Étudier les effets du climat sur la vanille est l’une des missions du Cirad (Centre de coopération internationale en recherche agronomique pour le développement) de La Réunion, qui abrite à Saint-Pierre (sud) la plus grande collection de plants de vanille au monde. .

Plants de vanille sur le tronc d’un arbre à Saint-Philippe, à la Réunion, le 26 avril 2024 PHOTO AFP / Richard BOUHET

Sous une grande ombrière, Carine Charron guide le visiteur à travers une multitude de plantes. La vanille produite à La Réunion est la Vanilla planifolia, qui représente plus de 95 % de la production mondiale. Cependant, d’autres variétés sont plus tolérantes au changement climatique.

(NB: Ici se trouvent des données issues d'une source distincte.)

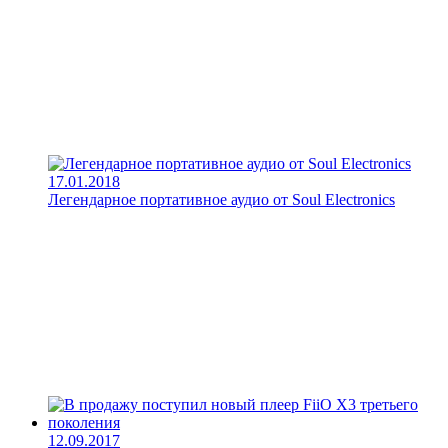
17.01.2018
Легендарное портативное аудио от Soul Electronics
12.09.2017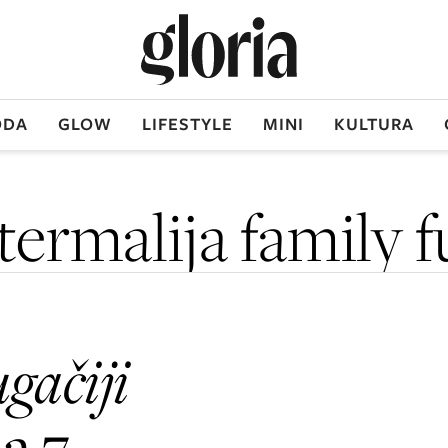
DA
GLOW
LIFESTYLE
MINI
KULTURA
termalija family 
gačiji
ma 7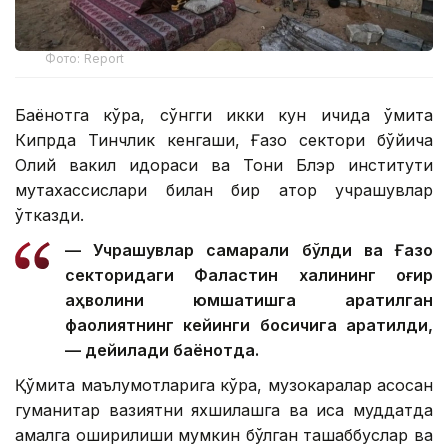
Фото: Report
Баёнотга кўра, сўнгги икки кун ичида қўмита
Кипрда Тинчлик кенгаши, Ғазо сектори бўйича
Олий вакил идораси ва Тони Блэр институти
мутахассислари билан бир қатор учрашувлар
ўтказди.
— Учрашувлар самарали бўлди ва Ғазо
секторидаги Фаластин халқининг оғир
аҳволини юмшатишга қаратилган
фаолиятнинг кейинги босқичига қаратилди,
— дейилади баёнотда.
Қўмита маълумотларига кўра, музокаралар асосан
гуманитар вазиятни яхшилашга ва қисқа муддатда
амалга оширилиши мумкин бўлган ташаббуслар ва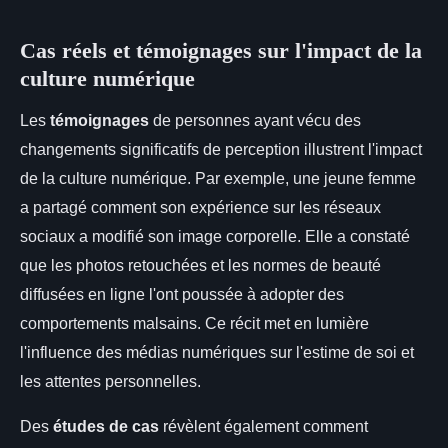
Cas réels et témoignages sur l'impact de la
culture numérique
Les
témoignages
de personnes ayant vécu des
changements significatifs de perception illustrent l'impact
de la culture numérique. Par exemple, une jeune femme
a partagé comment son expérience sur les réseaux
sociaux a modifié son image corporelle. Elle a constaté
que les photos retouchées et les normes de beauté
diffusées en ligne l'ont poussée à adopter des
comportements malsains. Ce récit met en lumière
l'influence des médias numériques sur l'estime de soi et
les attentes personnelles.
Des
études de cas
révèlent également comment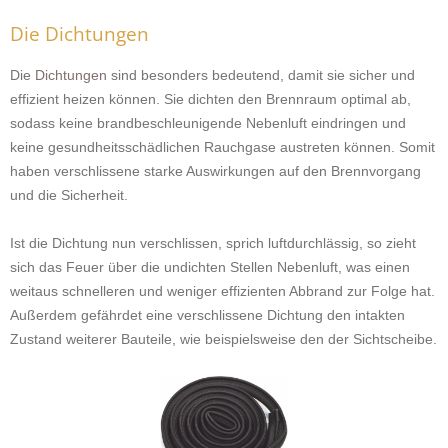
Die Dichtungen
Die
Dichtungen
sind besonders bedeutend, damit sie sicher und
effizient heizen können. Sie dichten den Brennraum optimal ab,
sodass keine brandbeschleunigende Nebenluft eindringen und
keine gesundheitsschädlichen Rauchgase austreten können. Somit
haben verschlissene starke Auswirkungen auf den Brennvorgang
und die Sicherheit.
Ist die Dichtung nun verschlissen, sprich luftdurchlässig, so zieht
sich das Feuer über die undichten Stellen Nebenluft, was einen
weitaus schnelleren und weniger effizienten Abbrand zur Folge hat.
Außerdem gefährdet eine verschlissene Dichtung den intakten
Zustand weiterer Bauteile, wie beispielsweise den der Sichtscheibe.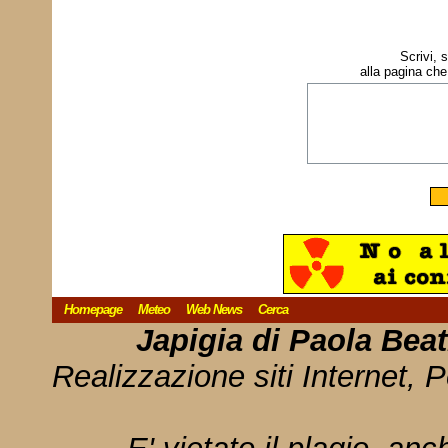
Scrivi, 
alla pagina che
Homepage
Meteo
Web News
Cerca
Japigia di Paola Bea
Realizzazione siti Internet, P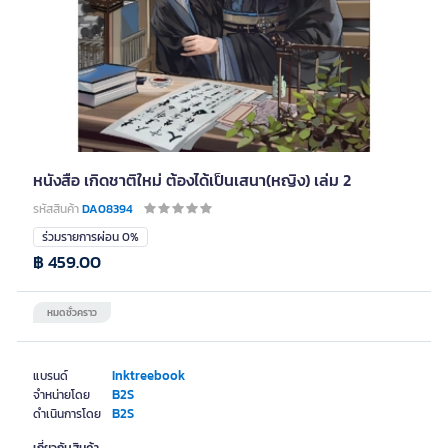
หนังสือ เกิดชาติใหม่ ต้องได้เป็นเสนา(หญิง) เล่ม 2
รหัสสินค้า
DA08394
ร่วมรายการผ่อน 0%
฿ 459.00
หมดชั่วคราว
Inktreebook
แบรนด์
B2S
จำหน่ายโดย
B2S
ดำเนินการโดย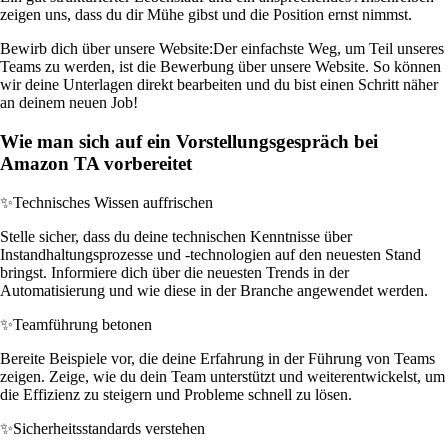
zeigen uns, dass du dir Mühe gibst und die Position ernst nimmst.
Bewirb dich über unsere Website:
Der einfachste Weg, um Teil unseres
Teams zu werden, ist die Bewerbung über unsere Website. So können
wir deine Unterlagen direkt bearbeiten und du bist einen Schritt näher
an deinem neuen Job!
Wie man sich auf ein Vorstellungsgespräch bei
Amazon TA vorbereitet
✨
Technisches Wissen auffrischen
Stelle sicher, dass du deine technischen Kenntnisse über
Instandhaltungsprozesse und -technologien auf den neuesten Stand
bringst. Informiere dich über die neuesten Trends in der
Automatisierung und wie diese in der Branche angewendet werden.
✨
Teamführung betonen
Bereite Beispiele vor, die deine Erfahrung in der Führung von Teams
zeigen. Zeige, wie du dein Team unterstützt und weiterentwickelst, um
die Effizienz zu steigern und Probleme schnell zu lösen.
✨
Sicherheitsstandards verstehen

“En s’appuyant sur cette diversité (…), nous proposerons des variétés plus intéressantes pour les agriculteurs, plus résistantes aux maladies et aux périodes de sécheresse”, explique-t-elle.

Après vingt ans de recherche, le Cirad a validé en décembre 2022 une nouvelle variété baptisée « Handa », résistante à un champignon qui s’attaque aux vignes de vanille.

Le Cirad souhaite poursuivre cette dynamique. L’idée n’est pas de remplacer les Planifolia actuelles mais de diversifier les variétés cultivées : ainsi, “on a moins de chance de tout perdre d’un coup quand arrive un pathogène ou une période de sécheresse”, poursuit Carine Charron.

Le prix de la vanille, deuxième épice la plus chère après le safran, se justifie par ses conditions de production. Lorsqu’un agriculteur débute, il doit attendre trois ou quatre ans avant d’obtenir les premières fleurs.

Louis Leichnig, producteur de vanille givrée, dans son exploitation de Saint-Philippe, à la Réunion, le 26 avril 2024 PHOTO AFP / Richard BOUHET

Il doit ensuite fertiliser chaque fleur à la main, seul moyen fiable d’obtenir des gousses, selon un procédé découvert vers 1840 par un jeune esclave réunionnais, Edmond Albius.

La récolte a lieu sept à neuf mois plus tard, lorsque les gousses sont encore vertes et ne dégagent aucune odeur. Plusieurs opérations longues et fastidieuses – échaudage, étuvage et diverses étapes de séchage avant affinage – sont encore nécessaires pour obtenir les gousses noires à l’arôme caractéristique.

Autant d’étapes à forte intensité de main d’œuvre qui expliquent la domination des mastodontes du secteur, Madagascar et l’Indonésie, qui fournissent plus de 80 % de la production mondiale (environ 3 000 tonnes à eux deux). La Réunion ne produit qu’une vingtaine de tonnes de vanille verte par an.

“Mais c’est encore là qu’on innove”, affirme Louis Leichnig dans une forêt des hauteurs de Saint-Philippe (sud-est), où poussent ses vanilliers sur des troncs de palmiers. Il se spécialise dans la vanille givrée, utilisant un procédé naturel de cristallisation qu’il est l’un des rares à maîtriser et qui produit un arôme plus fort.

Louis Leichnig montre une gousse de vanille, dans son exploitation de Saint-Philippe, à La Réunion, le 26 avril 2024 PHOTO AFP / Richard BOUHET

Amoureux de cette plante « robuste et fragile à la fois », dont il faut prendre soin pour qu’elle produise et dure dans le temps, il estime comme Bertrand Côme que le seul moyen de se démarquer pour La Réunion est par la qualité.

Tous deux travaillent dur pour proposer de grandes tables et des épiceries fines hexagonales. « Nous augmentons notre notation, notre réputation. Nous œuvrons pour que l’image de la vanille de La Réunion reste en haut du panier et que notre histoire ne meure pas », souligne Louis Leichnig.